# Systemfehler



## BigWorm (26. September 2009)

öhm also ich spielte grad so schön dahin und wollt grad die nächste quest angreifen und bin am laufen dann kam ein feld in der mitte da stand :

Systemfehler dann flog ich aus dem spiel , jetzt will ich mich einloggen gib meine daten ein dann freeze dann meldung verbindung zum server unterbrochen.
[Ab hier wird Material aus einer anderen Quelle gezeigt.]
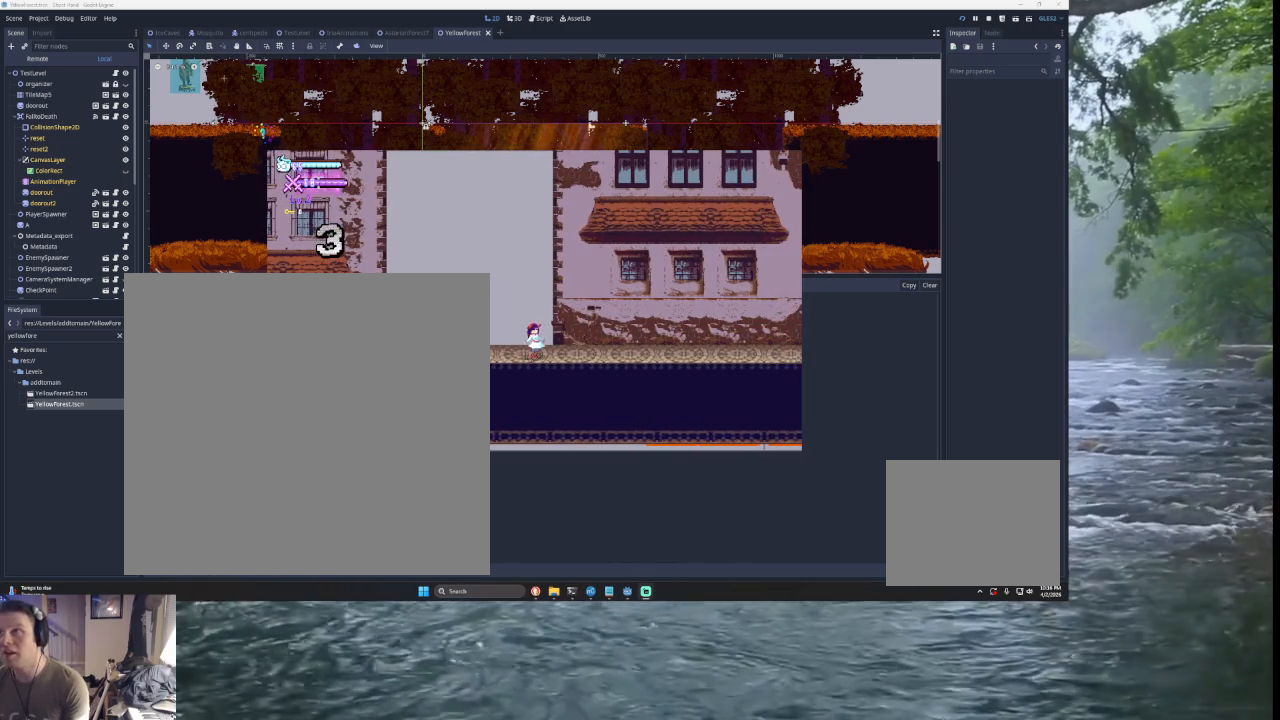
{"buttons": [], "left_stick": "center", "right_stick": "center", "events": []}
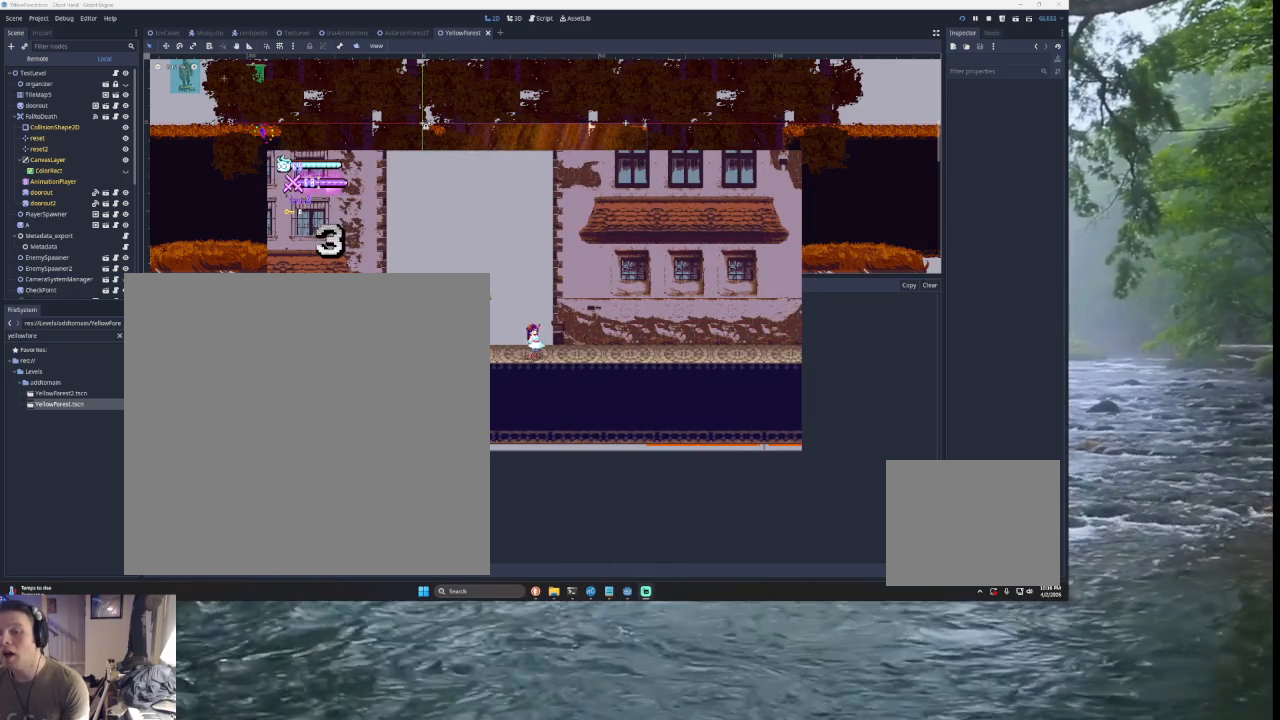
{"buttons": [], "left_stick": "center", "right_stick": "center", "events": []}
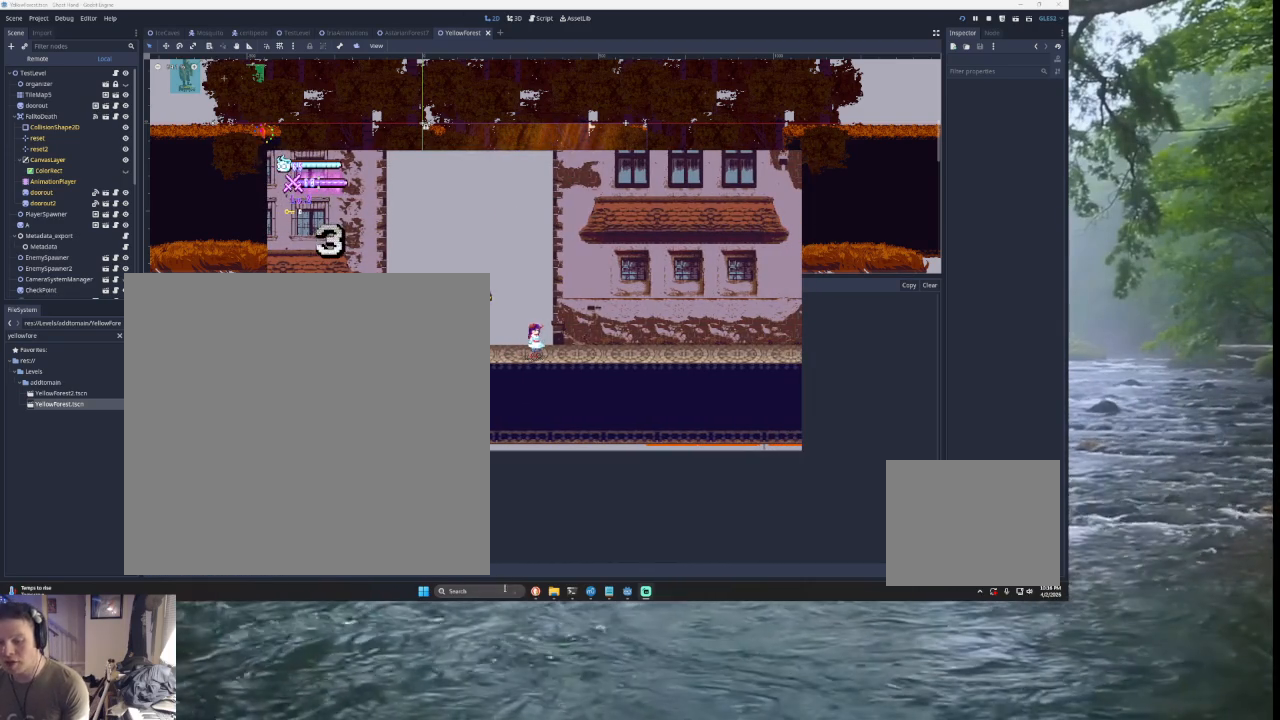
{"buttons": [], "left_stick": "center", "right_stick": "center", "events": []}
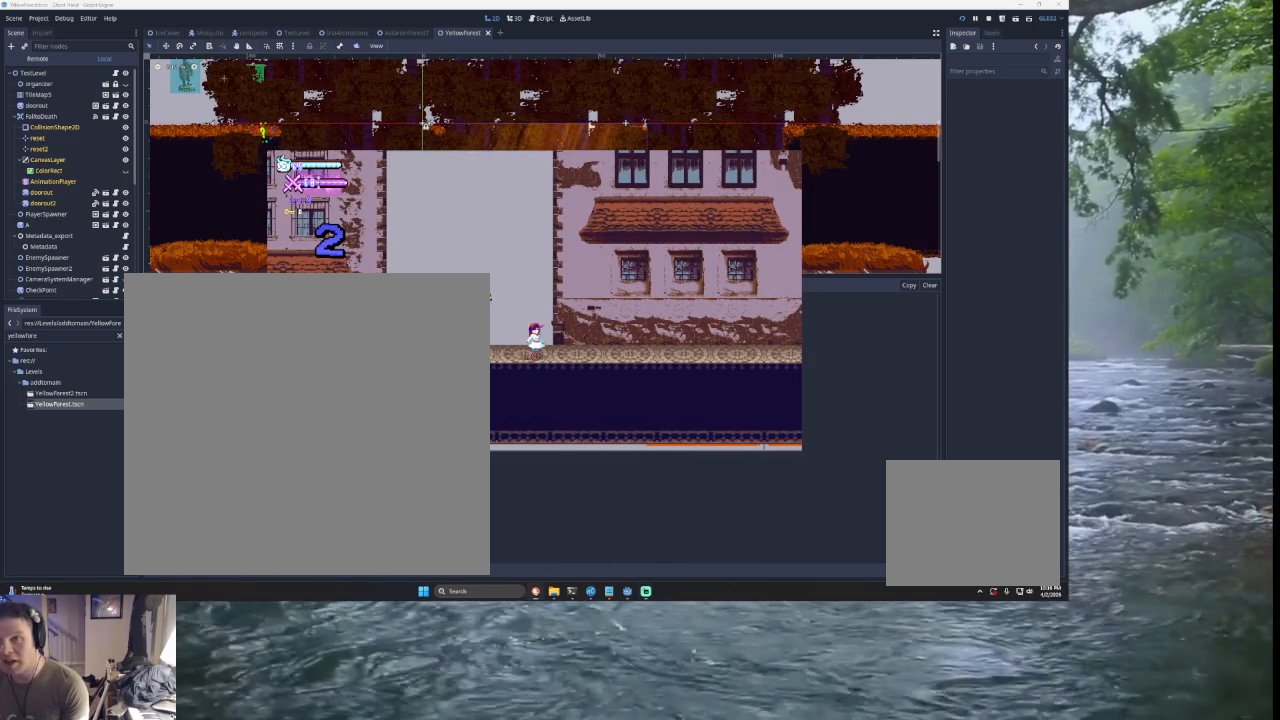
{"buttons": [], "left_stick": "center", "right_stick": "center", "events": []}
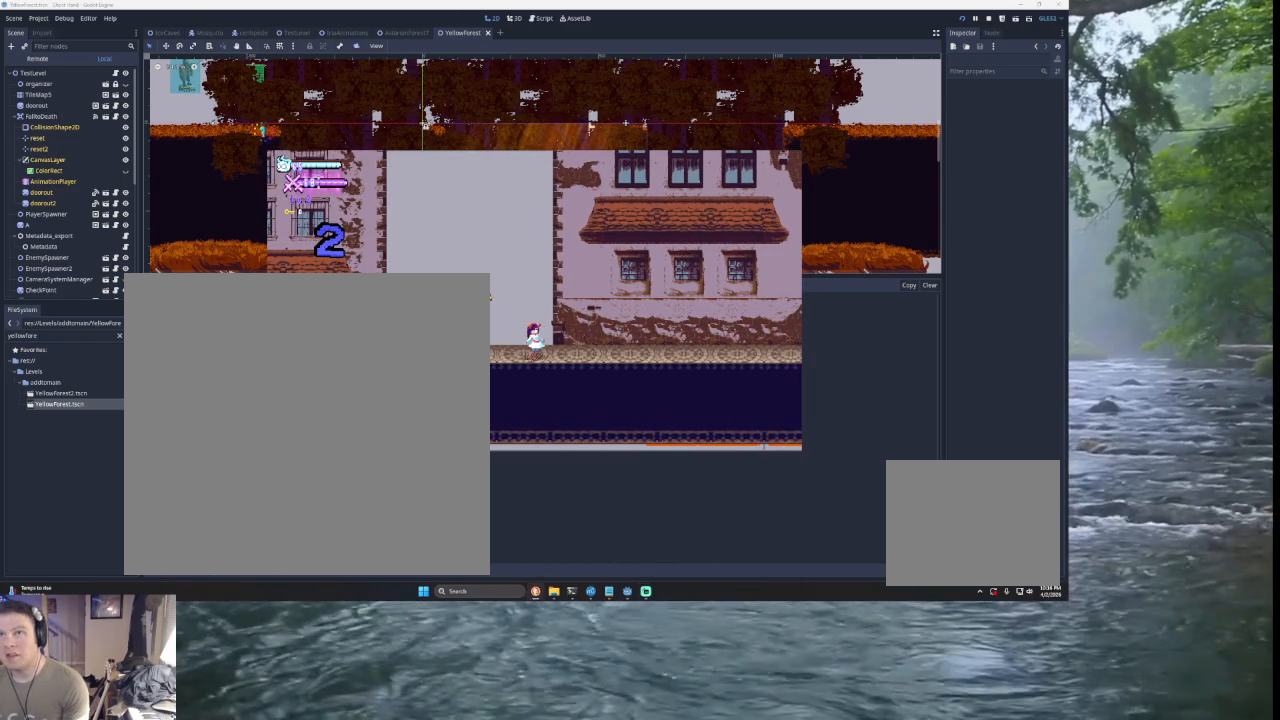
{"buttons": [], "left_stick": "center", "right_stick": "center", "events": []}
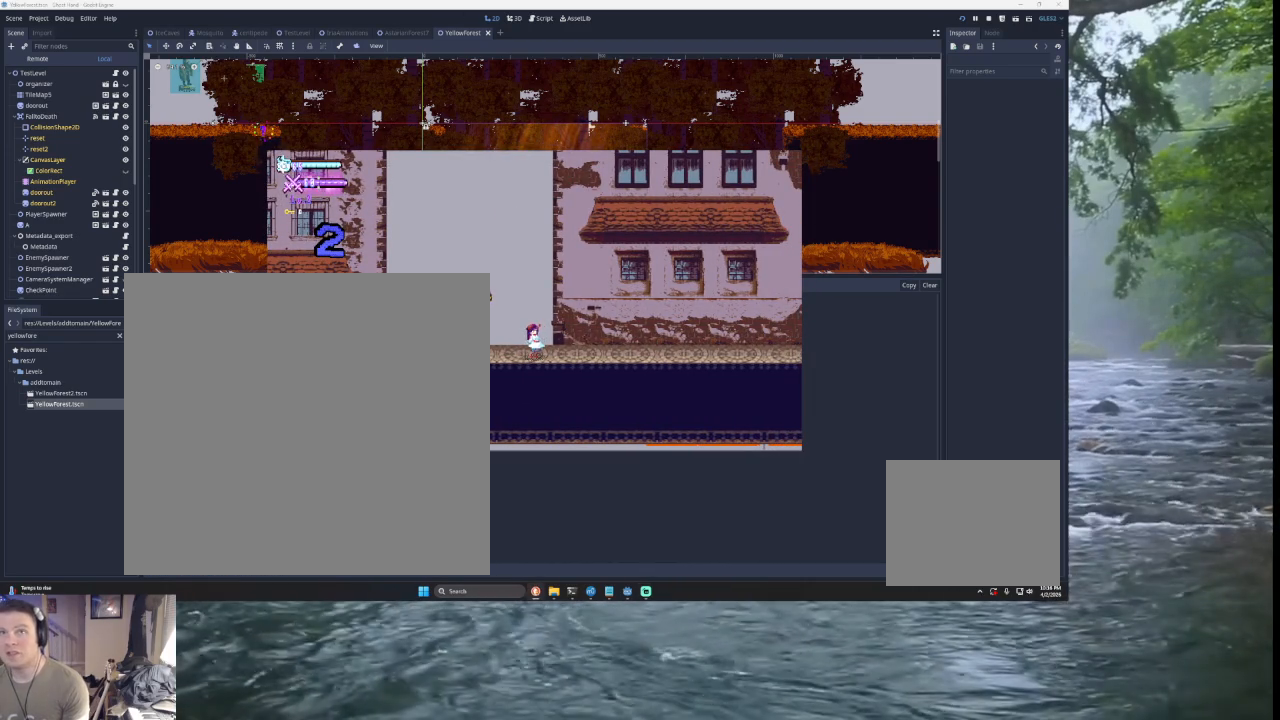
{"buttons": [], "left_stick": "center", "right_stick": "center", "events": []}
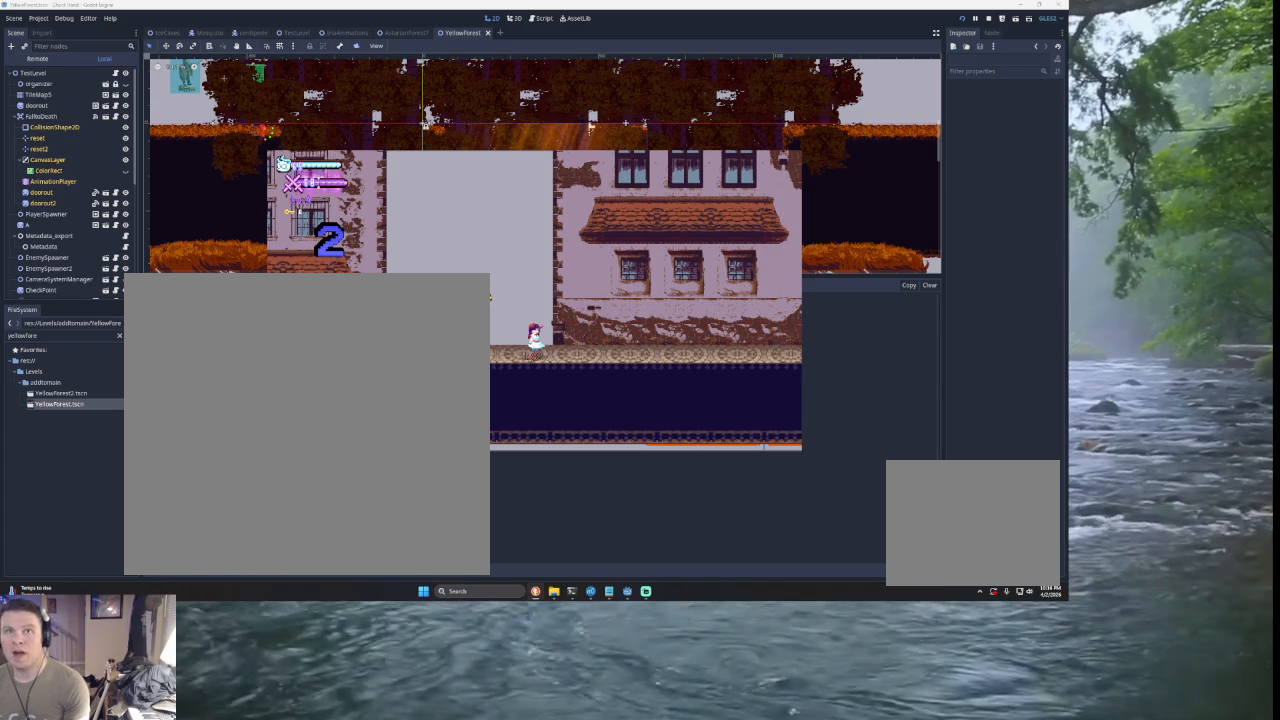
{"buttons": [], "left_stick": "center", "right_stick": "center", "events": []}
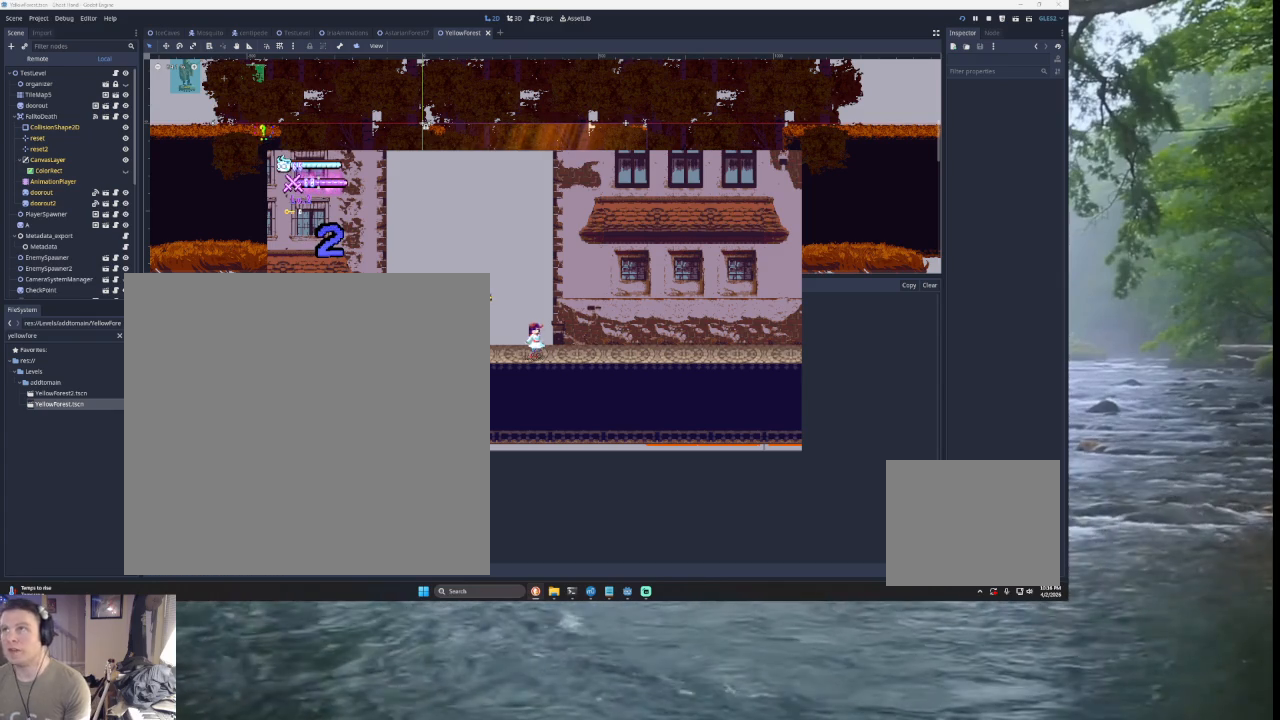
{"buttons": [], "left_stick": "center", "right_stick": "center", "events": []}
noch jemand das selbe problem?

so habs eben nochmal probiert , jetzt kommt keine meldung mehr , sonder aion beendet sich nach ca. 3 minuten


----------



## Kopernium (26. September 2009)

Ne ich kann spielen..gib mir mal deine Logindaten dann guck ich mal obs bei mir geht!


----------



## Perfectenemy (26. September 2009)

Ja bei mir kam das auch und komm auch nicht mehr rein  


			Dieser Inhalt steht nur eingeloggten Mitgliedern zur Verfügung.


----------



## Aldaria (26. September 2009)

Naja, gab ein Massendisconnect.  


			Dieser Inhalt steht nur eingeloggten Mitgliedern zur Verfügung.
        

 Bei uns kamm die Meldung das wir schon eingeloggt wären. Wie schlau der Client doch ist.  


			Dieser Inhalt steht nur eingeloggten Mitgliedern zur Verfügung.


----------



## RomanGV1 (26. September 2009)

OMFG hatten gerade RAID.
Alles geschrottet wegen den trotteln..
Können die das nicht mal klar ansagen wenn sowas passiert..
Stunden oder tage zuvor?!?

Hallo wir zahlen schon haben alle bei uns die 60 Tage GC drinn..
Und dann fliegste ausm aktiven Raid....
Eine sauerei.


----------



## Perfectenemy (26. September 2009)

Also im Serverstatus steht nix von offline.


----------



## Xendry (26. September 2009)

Jup, das selbe bei mir Auch.


----------



## Geige (26. September 2009)

@Roman: Kann man es vorhersehen, dass der Server Crahsed?

Welchen Raid bitte?
Die meisten von POWERWAVE sind doch erst 10-20 x.X


----------



## Thunderphönix (26. September 2009)

lol Roman,ich würd an deiner Stelle mal ein Anti Agressionstraining machen,wie du abgehst ist net mehr normal

Das Spiel hatte gestern erst den offiziellen Start,und die haben halt gesehen das es zuviele Warteschlangen gibt,also machen die neuen Server drauf...


----------



## Ahothep (26. September 2009)

Löl Serverabsturz vorher sagen.

Z.B. unsere Server werden morgen um 17 Uhr abstürzen, bitte nehmen sie sich nichts dafpr vor.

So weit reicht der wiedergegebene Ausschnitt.